== Segment start ==

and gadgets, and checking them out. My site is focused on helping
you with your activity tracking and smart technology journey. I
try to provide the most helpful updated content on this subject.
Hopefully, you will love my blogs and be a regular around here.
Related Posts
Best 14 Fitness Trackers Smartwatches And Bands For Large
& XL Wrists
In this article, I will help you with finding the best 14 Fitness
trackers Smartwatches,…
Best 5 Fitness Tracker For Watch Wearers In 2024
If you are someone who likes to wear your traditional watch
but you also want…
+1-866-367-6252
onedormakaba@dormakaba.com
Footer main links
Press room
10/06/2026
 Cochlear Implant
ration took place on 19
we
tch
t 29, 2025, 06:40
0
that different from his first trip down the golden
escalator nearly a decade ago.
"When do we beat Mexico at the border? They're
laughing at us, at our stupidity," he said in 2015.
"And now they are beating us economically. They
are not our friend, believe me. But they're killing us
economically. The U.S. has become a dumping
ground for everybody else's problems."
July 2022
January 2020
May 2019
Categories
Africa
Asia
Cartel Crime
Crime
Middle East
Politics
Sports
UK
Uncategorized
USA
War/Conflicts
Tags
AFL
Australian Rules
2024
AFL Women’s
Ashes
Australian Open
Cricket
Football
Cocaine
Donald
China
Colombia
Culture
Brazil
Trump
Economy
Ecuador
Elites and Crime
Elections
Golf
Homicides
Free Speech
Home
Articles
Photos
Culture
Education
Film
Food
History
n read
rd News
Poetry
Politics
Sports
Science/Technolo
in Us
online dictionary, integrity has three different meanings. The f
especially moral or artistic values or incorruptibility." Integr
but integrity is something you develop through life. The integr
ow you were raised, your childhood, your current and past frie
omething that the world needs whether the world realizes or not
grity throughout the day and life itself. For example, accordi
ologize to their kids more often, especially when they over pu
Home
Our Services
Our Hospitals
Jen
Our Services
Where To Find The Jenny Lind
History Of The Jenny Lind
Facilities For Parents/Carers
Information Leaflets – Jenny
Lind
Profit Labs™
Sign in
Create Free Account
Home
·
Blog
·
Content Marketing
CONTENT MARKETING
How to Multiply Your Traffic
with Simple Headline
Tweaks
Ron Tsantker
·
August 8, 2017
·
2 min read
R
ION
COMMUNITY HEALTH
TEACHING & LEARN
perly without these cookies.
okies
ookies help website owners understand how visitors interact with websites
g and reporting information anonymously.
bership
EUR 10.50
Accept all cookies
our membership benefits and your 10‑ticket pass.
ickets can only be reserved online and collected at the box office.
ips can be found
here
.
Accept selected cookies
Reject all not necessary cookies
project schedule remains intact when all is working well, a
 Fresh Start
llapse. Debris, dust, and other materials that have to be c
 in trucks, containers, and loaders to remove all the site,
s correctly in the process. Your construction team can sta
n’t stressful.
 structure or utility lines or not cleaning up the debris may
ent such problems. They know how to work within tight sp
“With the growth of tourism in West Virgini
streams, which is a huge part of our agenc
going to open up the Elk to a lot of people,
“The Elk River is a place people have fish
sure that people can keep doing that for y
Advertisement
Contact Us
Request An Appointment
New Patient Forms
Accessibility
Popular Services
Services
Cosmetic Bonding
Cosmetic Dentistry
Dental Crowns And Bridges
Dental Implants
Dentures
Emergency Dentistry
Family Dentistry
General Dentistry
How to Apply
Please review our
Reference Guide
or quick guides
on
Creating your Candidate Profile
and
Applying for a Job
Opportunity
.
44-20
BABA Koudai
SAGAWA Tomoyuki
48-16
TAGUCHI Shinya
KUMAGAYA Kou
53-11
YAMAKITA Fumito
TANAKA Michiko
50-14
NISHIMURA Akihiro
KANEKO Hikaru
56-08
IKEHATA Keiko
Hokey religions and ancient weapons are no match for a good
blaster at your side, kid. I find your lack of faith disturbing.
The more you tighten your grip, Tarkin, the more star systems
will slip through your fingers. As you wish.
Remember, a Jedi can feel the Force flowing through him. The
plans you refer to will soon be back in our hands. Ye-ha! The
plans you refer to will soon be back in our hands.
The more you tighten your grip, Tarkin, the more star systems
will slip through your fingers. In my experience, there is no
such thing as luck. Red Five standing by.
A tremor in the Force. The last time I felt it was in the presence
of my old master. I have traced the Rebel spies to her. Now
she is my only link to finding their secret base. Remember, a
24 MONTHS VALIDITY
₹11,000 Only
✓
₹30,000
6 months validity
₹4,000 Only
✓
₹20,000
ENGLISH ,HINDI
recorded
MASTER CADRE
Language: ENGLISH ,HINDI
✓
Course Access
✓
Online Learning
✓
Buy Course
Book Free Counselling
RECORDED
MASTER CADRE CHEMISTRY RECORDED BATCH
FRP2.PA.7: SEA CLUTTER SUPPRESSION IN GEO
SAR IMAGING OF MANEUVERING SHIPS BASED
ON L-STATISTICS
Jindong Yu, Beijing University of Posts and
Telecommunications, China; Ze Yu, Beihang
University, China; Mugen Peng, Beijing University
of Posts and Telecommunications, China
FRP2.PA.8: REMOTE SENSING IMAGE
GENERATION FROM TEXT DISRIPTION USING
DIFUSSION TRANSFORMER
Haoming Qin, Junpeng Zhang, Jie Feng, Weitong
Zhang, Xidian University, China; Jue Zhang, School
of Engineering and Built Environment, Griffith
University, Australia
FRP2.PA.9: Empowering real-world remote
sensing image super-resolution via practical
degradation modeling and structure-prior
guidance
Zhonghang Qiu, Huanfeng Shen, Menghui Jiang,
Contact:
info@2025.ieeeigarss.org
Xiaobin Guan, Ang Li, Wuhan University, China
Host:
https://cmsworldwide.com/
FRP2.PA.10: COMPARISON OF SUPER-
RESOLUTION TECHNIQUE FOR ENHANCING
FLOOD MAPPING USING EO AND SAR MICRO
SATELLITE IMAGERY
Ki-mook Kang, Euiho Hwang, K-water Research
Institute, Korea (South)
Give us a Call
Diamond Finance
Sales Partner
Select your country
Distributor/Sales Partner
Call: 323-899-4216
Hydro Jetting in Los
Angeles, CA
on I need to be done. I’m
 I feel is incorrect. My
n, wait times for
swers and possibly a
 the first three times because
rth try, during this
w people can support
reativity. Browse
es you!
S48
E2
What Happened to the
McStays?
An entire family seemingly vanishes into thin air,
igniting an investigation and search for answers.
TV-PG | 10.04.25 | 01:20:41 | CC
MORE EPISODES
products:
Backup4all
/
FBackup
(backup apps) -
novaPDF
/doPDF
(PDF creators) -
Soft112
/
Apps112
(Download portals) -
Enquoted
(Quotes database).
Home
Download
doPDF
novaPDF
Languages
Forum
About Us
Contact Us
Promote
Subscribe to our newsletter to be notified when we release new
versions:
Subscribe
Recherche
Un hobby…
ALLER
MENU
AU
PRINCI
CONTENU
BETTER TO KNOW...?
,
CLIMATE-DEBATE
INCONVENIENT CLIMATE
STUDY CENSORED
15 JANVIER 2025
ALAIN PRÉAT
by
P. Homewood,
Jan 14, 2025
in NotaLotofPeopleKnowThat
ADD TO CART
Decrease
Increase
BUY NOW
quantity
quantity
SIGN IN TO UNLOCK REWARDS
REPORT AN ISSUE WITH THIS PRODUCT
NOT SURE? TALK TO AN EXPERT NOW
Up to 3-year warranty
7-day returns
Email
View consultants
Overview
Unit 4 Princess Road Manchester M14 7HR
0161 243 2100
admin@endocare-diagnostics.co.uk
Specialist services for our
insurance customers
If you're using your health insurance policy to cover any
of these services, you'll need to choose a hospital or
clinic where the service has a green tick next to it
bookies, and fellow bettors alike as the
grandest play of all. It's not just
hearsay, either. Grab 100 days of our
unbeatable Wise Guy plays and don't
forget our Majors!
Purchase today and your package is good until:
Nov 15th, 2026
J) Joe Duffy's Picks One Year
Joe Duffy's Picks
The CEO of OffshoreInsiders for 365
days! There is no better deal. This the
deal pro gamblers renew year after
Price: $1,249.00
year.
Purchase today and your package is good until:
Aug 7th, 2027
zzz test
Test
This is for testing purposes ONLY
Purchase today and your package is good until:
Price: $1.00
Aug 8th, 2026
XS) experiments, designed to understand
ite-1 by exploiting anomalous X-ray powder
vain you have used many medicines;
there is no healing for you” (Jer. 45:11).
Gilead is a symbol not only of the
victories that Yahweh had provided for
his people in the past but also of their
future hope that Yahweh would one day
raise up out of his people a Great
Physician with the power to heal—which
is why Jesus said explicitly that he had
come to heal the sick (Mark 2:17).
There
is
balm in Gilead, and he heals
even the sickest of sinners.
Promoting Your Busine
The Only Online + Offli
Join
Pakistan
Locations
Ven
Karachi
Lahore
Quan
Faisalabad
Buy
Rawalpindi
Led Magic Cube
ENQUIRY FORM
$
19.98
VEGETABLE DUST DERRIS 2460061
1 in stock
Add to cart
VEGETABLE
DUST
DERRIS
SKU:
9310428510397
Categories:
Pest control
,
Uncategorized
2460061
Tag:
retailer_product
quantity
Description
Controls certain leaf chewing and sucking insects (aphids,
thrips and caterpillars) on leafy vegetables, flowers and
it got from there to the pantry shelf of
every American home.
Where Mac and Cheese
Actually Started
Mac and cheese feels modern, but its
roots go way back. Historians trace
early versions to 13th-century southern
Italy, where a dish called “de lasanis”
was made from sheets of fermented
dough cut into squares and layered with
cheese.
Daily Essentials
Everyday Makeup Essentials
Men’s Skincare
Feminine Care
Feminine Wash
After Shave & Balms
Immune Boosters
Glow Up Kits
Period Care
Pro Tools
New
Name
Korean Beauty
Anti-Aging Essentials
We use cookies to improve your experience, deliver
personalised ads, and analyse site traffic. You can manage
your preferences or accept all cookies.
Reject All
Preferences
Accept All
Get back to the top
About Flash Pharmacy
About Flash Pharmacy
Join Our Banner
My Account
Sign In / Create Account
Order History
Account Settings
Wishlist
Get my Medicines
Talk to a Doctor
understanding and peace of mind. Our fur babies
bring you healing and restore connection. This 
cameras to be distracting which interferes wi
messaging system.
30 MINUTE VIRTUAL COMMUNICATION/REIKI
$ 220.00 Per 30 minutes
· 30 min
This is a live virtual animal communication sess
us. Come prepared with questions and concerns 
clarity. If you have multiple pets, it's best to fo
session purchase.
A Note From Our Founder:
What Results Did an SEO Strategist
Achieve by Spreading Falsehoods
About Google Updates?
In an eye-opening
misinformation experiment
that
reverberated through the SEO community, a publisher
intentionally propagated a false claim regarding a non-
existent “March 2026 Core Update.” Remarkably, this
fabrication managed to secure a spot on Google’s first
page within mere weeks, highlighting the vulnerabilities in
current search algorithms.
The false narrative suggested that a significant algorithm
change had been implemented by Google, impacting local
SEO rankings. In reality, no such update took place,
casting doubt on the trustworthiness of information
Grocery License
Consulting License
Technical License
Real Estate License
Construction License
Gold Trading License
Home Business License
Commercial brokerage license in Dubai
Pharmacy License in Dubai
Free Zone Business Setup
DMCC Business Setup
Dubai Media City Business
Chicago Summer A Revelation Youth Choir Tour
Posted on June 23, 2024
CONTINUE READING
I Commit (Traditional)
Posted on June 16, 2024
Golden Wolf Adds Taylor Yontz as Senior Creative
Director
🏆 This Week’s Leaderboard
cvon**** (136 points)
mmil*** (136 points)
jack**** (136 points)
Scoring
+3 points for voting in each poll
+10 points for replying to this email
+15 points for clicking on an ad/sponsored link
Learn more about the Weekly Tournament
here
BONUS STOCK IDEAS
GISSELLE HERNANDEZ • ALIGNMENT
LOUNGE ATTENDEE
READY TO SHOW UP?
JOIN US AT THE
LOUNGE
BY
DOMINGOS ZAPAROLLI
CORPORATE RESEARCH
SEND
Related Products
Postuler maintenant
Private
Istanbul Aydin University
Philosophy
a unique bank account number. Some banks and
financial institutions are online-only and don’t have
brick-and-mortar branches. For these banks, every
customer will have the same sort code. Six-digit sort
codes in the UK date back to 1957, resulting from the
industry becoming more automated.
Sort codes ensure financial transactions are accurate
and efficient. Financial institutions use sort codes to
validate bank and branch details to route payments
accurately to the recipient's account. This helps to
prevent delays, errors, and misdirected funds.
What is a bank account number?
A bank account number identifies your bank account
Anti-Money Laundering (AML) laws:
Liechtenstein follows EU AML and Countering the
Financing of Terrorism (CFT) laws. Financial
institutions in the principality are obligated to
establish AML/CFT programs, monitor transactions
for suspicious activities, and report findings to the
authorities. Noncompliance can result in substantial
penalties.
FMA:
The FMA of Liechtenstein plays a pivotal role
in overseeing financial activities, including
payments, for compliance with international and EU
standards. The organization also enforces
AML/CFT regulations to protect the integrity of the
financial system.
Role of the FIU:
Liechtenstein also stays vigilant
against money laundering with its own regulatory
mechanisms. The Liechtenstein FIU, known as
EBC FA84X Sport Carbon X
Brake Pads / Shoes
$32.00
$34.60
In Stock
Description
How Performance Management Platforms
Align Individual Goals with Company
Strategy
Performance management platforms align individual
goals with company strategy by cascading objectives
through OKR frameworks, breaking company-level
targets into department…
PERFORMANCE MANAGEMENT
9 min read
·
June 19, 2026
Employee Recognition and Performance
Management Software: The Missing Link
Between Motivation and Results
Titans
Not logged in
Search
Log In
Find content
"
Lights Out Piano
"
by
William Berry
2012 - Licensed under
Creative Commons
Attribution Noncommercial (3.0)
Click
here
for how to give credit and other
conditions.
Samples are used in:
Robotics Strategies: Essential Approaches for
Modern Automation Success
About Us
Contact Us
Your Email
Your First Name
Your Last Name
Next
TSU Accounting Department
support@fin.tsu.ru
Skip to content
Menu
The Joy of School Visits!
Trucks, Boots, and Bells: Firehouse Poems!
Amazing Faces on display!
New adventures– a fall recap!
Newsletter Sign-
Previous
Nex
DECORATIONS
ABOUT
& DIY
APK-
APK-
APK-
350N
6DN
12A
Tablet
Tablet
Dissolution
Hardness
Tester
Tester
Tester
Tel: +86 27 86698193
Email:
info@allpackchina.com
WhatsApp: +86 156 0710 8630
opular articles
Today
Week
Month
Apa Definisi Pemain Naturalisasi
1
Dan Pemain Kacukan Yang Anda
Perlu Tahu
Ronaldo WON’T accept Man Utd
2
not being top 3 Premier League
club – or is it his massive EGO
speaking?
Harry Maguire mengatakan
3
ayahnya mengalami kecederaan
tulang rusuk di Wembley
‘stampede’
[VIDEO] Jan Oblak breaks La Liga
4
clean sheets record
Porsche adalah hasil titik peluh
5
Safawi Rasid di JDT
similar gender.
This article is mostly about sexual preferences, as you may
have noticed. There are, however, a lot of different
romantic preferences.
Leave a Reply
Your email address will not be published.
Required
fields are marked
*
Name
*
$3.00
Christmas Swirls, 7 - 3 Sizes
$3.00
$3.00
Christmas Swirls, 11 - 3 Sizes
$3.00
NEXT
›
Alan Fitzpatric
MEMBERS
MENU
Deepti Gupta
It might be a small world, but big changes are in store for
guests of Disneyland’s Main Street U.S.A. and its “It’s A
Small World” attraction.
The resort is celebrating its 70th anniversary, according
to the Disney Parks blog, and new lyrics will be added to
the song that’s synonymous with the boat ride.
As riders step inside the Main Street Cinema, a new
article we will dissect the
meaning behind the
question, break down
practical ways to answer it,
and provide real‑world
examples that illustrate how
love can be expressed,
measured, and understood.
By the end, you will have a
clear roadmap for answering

== Segment end ==

Rewrite the rows from the first one through the line containing "Best 14 Fitness Trackers", inclusive, replacing "blogs" with "articles" and leaving everything else unchanged.

and gadgets, and checking them out. My site is focused on helping
you with your activity tracking and smart technology journey. I
try to provide the most helpful updated content on this subject.
Hopefully, you will love my articles and be a regular around here.
Related Posts
Best 14 Fitness Trackers Smartwatches And Bands For Large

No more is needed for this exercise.